• Work item A
In the passage on wages and inflation, which think tank employs Dean Baker?
• Work item B
Write the next part of the passage on wages and inflation, picking up after its last sentence.

The memo is an uncanny demonstration that the economist Adam Smith was right when he described the politics of inflation in his famed 1776 work, “The Wealth of Nations.”

“High profits tend much more to raise the price of work than high wages,” Smith argued. “Our merchants and master-manufacturers complain much of the bad effects of high wages in raising the price… They say nothing concerning the bad effects of high profits. They are silent with regard to the pernicious effects of their own gains. They complain only of those of other people.”

Thus, exactly as Smith would have predicted, Bank of America complains loudly about the bad effects of high wages in raising prices, but appears to be silent about the pernicious effects of high profits.

What about the much-feared so-called wage-price spiral, the idea that rising wages lead to higher costs of products that leads to inflation that leads to higher wages and on and on?

“If you did see continually accelerating wage-growth, it would be a problem,” Dean Baker, senior economist at the Center for Economic and Policy Research, a liberal Washington, D.C., think tank, told The Intercept in an email. “That would almost certainly mean a wage-price spiral with ever higher inflation. However, [nominal] wage growth has slowed sharply from around a 6.0 percent annual rate to just over 4.0 percent in recent months… So, [Bank of America wants] the Fed to raise rates (and unemployment) to attack a problem (accelerating wage growth) that doesn’t exist in the world.”

The memo therefore tells us what we suspected all along: The most powerful economic actors in the U.S. – entities like Bank of America and its clients – do not like working people to have power. But it’s nice to have it in their own words. Harris, the author, was not available for comment.

When there is low unemployment, we tend to see a lot of stories about the difficulties of employers to find workers whereas when there is high unemployment, the focus tends to be on how workers should adjust. This cartoon by Ted Rall that I posted some time ago captures this difference.

When jobs are scarce, workers are told to make big changes in their lives to adjust to reality. Now that workers are scarce, however, whiny employers are offered sympathy rather than given advice to change their obsolete business models.

• Records provided
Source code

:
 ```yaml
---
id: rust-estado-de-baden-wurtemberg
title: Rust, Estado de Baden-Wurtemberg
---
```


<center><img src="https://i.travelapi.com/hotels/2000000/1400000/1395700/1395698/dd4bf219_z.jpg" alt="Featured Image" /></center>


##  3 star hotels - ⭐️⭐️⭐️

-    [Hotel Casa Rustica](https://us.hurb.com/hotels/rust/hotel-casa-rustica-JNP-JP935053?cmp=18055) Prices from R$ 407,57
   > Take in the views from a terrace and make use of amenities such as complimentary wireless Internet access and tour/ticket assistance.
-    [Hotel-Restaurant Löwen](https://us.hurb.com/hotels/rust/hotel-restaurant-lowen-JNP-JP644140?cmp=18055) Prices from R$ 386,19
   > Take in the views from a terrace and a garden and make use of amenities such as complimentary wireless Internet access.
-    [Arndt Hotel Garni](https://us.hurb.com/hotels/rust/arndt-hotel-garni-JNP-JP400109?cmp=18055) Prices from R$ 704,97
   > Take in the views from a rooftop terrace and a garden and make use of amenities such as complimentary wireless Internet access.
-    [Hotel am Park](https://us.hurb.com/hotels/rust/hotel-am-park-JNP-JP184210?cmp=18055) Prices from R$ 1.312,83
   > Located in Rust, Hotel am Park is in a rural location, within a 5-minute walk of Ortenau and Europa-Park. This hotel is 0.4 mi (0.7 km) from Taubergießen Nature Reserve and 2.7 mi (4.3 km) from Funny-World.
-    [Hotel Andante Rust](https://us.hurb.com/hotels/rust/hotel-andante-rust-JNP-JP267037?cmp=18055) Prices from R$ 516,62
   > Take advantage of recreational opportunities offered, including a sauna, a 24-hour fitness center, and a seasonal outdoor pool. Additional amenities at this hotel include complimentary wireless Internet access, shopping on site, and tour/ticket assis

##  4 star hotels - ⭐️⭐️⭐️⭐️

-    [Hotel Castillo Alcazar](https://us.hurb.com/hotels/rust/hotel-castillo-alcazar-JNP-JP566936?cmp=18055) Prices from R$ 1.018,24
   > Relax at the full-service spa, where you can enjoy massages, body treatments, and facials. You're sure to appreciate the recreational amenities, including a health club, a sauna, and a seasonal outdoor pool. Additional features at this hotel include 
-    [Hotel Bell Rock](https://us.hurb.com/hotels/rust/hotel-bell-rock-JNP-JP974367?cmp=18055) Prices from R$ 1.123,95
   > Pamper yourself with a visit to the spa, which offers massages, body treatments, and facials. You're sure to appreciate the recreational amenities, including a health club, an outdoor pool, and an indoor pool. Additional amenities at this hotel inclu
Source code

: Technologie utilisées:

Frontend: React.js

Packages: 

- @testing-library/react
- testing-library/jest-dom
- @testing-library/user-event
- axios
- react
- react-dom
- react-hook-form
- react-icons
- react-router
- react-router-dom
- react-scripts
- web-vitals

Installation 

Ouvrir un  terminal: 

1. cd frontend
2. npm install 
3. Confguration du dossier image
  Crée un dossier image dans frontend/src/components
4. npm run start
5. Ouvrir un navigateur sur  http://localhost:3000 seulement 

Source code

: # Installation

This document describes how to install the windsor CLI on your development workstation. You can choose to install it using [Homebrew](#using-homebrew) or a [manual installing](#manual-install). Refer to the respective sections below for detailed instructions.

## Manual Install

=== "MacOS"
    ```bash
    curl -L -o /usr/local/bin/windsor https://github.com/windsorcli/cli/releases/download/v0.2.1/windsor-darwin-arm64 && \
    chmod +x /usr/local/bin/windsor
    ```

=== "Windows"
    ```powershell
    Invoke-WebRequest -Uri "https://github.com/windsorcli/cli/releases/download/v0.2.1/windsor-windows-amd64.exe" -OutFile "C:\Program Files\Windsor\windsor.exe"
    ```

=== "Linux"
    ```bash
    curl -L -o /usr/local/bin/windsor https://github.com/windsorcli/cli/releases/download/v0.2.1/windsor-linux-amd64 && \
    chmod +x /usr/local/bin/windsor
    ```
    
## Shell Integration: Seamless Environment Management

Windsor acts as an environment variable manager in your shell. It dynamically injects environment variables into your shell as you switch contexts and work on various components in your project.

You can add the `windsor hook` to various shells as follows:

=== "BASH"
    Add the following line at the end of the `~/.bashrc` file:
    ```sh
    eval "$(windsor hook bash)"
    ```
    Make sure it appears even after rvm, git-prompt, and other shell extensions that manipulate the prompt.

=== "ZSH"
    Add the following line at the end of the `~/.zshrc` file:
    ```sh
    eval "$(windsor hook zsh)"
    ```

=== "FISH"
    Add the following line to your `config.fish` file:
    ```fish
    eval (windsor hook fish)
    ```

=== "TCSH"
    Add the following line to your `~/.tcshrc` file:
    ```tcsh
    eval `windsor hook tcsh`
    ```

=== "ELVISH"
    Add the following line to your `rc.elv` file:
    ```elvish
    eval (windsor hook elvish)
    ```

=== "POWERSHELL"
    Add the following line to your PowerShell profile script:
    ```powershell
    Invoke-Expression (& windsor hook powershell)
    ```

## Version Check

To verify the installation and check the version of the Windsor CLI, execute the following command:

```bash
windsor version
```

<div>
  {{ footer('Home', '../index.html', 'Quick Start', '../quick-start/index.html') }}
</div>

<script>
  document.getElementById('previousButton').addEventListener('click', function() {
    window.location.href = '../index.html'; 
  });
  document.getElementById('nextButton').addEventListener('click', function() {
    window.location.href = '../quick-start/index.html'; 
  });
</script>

• Answer box A
The Center for Economic and Policy Research.

• Answer box B
Comments

  1. moarscienceplz says

    Too many business people have a social sense rooted in feudalism, and too many of us have been taught that everything should be run like a business because businesses are just so darn efficient. Nevermind the Walmart employees who are on food stamps. Nevermind the low income housing built on top of the toxic waste dumps of old factories. Nevermind Amazon forcing its employees to keep working in a warehouse in the Nevada desert when the A/C broke down, even to the point of having ambulances standing by to take employees to the hospital when they finally collapsed of heat exhaustion.

  2. moarscienceplz says

    My comment #1 notwthstanding, there is also unreasonable greed on the part of some of us consumers, as well.
    I work in a large bookstore. We have I don’t know how many tens (hundreds?) of thousands of books available for anyone to hold, open, even to read in their entirety for free in the store, if someone chooses to do so. We provide free HVAC. We provide free chairs and tables. We provide free bathrooms. We provide free WIFI. We provide free electricity for people who need to charge their devices. You can even get free ice water. We also eat the cost of any books damaged by customers. All these things cost lots of money.
    All we ask in return is that if you want to buy one of our books that you pay the normal retail price. Yet not a day goes by that I don’t get somebody asking us to match Amazon’s price (and of course, we mustn’t consider the cost of shipping or an Amazon Prime fee in that “match”).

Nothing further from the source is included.